# YOUR ASSIGNMENT
Please report the number of lines in the entries below that contain "Deputy", with nothing added.

# Collected data

=== Section Start ===

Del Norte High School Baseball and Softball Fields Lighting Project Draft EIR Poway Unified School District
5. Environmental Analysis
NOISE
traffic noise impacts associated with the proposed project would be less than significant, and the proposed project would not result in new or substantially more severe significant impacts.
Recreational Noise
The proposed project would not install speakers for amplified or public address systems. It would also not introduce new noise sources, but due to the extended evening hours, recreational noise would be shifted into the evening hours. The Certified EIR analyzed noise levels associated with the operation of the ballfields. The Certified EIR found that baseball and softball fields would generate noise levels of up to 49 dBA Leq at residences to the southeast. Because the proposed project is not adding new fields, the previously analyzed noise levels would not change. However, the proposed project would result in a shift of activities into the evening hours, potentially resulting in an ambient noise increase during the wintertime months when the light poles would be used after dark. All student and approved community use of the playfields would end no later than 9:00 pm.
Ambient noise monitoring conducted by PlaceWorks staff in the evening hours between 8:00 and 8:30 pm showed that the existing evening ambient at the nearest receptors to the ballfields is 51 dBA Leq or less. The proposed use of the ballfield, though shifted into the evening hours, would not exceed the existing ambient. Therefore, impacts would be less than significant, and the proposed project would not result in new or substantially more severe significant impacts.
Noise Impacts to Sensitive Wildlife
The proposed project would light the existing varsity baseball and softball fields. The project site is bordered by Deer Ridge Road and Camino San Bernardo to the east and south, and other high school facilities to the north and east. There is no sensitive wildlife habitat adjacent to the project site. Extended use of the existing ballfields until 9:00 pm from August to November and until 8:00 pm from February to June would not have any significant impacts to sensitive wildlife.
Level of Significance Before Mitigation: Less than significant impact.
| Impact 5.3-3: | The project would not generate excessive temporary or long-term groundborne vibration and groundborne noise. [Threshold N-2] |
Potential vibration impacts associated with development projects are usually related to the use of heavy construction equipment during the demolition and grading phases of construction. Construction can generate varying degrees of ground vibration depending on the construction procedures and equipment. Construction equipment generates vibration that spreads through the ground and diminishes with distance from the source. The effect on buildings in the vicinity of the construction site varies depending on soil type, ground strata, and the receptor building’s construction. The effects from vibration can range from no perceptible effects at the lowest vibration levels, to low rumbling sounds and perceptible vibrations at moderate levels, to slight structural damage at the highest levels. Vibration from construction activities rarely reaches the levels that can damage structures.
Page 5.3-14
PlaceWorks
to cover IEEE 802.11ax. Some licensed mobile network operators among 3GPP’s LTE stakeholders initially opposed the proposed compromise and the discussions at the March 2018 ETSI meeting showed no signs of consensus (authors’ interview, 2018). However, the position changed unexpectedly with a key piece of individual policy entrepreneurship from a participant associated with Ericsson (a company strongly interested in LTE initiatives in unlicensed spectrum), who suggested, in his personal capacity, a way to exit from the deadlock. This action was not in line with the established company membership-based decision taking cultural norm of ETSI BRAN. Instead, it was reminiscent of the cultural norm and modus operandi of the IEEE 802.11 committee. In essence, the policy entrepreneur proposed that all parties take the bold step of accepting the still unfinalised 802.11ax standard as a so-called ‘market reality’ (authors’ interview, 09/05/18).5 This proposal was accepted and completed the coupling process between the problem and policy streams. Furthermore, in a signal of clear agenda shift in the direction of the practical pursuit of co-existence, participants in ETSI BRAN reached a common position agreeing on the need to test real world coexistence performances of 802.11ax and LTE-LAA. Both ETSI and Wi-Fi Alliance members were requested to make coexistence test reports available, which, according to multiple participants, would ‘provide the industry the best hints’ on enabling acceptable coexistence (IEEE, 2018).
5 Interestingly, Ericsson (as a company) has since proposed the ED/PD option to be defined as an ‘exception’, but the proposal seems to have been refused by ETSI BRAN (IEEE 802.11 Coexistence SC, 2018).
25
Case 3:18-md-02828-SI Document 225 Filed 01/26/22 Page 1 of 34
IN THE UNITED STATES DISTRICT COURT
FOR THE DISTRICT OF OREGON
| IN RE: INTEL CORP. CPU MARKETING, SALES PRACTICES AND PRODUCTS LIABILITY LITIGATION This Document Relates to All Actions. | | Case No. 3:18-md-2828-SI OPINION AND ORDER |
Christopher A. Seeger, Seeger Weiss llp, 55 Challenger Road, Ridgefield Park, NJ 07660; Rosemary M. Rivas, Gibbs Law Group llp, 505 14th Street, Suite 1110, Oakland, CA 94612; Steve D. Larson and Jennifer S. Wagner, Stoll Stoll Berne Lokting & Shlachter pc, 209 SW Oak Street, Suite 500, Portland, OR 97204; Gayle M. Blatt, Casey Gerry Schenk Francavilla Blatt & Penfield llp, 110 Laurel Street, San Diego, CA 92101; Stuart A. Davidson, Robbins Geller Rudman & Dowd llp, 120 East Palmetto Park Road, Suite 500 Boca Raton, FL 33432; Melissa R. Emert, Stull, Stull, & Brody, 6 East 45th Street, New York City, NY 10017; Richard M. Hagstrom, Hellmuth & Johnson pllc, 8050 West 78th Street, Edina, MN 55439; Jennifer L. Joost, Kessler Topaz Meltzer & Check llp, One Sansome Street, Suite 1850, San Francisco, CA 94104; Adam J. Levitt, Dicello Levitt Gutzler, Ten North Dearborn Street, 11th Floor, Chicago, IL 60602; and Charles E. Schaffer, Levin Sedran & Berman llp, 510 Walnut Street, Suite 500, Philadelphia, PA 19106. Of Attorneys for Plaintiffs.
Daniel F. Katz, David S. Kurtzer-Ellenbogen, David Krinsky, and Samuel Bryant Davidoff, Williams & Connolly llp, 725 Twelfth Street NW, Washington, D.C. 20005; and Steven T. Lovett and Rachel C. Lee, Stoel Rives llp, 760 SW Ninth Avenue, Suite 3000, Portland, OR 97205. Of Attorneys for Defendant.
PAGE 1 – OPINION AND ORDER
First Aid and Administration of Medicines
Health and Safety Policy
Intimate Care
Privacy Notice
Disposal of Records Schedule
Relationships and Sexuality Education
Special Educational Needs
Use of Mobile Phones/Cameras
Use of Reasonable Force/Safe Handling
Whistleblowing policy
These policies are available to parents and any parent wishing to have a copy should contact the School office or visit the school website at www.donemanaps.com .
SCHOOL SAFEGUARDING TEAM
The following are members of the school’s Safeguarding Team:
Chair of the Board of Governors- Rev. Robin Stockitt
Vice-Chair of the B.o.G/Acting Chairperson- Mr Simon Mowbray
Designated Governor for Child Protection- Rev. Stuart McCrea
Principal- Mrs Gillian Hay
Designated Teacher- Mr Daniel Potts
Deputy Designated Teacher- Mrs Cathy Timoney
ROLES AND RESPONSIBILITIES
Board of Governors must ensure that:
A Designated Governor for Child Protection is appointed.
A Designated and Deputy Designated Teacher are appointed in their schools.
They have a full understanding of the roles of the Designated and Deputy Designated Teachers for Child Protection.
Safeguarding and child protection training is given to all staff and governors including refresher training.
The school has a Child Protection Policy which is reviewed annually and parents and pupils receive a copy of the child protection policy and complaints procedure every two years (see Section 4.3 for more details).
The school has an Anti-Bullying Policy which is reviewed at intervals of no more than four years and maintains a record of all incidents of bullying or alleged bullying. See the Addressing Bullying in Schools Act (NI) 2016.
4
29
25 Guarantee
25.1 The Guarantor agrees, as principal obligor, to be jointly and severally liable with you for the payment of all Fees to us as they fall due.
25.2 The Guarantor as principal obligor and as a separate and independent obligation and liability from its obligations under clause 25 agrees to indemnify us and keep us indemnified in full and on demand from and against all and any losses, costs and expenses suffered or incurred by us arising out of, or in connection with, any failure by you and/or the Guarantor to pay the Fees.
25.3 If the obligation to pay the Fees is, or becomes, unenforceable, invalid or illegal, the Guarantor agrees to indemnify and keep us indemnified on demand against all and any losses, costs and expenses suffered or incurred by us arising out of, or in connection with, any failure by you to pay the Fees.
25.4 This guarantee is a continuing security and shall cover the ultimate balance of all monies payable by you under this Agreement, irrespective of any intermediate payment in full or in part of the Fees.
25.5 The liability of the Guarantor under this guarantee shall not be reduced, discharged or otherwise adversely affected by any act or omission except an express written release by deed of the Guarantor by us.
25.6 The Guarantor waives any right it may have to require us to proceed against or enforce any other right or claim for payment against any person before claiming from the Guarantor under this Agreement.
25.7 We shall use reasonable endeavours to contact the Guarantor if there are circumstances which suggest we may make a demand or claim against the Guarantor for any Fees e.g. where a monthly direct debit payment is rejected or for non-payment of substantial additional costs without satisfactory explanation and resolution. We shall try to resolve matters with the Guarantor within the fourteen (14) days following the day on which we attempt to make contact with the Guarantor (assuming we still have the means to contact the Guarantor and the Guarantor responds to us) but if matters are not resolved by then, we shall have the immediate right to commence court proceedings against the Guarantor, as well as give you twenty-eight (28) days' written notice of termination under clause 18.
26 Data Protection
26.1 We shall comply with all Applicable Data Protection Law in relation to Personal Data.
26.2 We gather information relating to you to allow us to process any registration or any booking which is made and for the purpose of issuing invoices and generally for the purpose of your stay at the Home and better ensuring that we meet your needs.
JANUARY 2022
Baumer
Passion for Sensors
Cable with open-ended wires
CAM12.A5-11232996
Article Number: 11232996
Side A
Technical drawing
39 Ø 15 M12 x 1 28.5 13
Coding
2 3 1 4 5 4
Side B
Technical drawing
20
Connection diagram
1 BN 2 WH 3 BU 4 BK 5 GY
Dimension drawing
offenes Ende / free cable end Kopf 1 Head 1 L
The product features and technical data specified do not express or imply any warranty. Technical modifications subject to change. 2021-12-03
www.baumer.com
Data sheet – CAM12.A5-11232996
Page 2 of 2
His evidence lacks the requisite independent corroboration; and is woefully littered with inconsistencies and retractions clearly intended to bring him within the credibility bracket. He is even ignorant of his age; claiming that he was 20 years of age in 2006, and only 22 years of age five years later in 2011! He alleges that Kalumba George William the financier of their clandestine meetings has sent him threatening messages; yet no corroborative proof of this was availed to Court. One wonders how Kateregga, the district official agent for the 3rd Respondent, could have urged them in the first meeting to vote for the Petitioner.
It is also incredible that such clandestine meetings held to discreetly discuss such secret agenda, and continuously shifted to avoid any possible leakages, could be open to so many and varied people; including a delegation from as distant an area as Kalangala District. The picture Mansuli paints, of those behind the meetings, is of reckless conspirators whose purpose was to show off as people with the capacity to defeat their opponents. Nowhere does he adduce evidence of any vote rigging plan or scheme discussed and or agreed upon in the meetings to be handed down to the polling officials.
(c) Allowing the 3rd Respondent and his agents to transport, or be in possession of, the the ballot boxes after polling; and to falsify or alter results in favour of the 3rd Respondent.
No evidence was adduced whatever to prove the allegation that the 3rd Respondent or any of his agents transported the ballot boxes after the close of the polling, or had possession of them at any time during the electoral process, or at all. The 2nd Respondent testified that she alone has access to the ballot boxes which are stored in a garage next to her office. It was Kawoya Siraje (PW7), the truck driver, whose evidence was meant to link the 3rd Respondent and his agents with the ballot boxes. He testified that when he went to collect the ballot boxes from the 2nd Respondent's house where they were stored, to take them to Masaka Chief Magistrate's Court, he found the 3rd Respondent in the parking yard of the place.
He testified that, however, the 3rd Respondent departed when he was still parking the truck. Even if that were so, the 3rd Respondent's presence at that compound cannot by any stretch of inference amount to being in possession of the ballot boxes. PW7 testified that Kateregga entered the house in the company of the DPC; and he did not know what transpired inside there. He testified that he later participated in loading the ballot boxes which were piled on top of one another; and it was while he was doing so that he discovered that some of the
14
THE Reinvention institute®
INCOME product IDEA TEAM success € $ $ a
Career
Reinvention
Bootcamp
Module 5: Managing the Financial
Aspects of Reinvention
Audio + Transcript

=== Section End ===

# TASK RESULT
3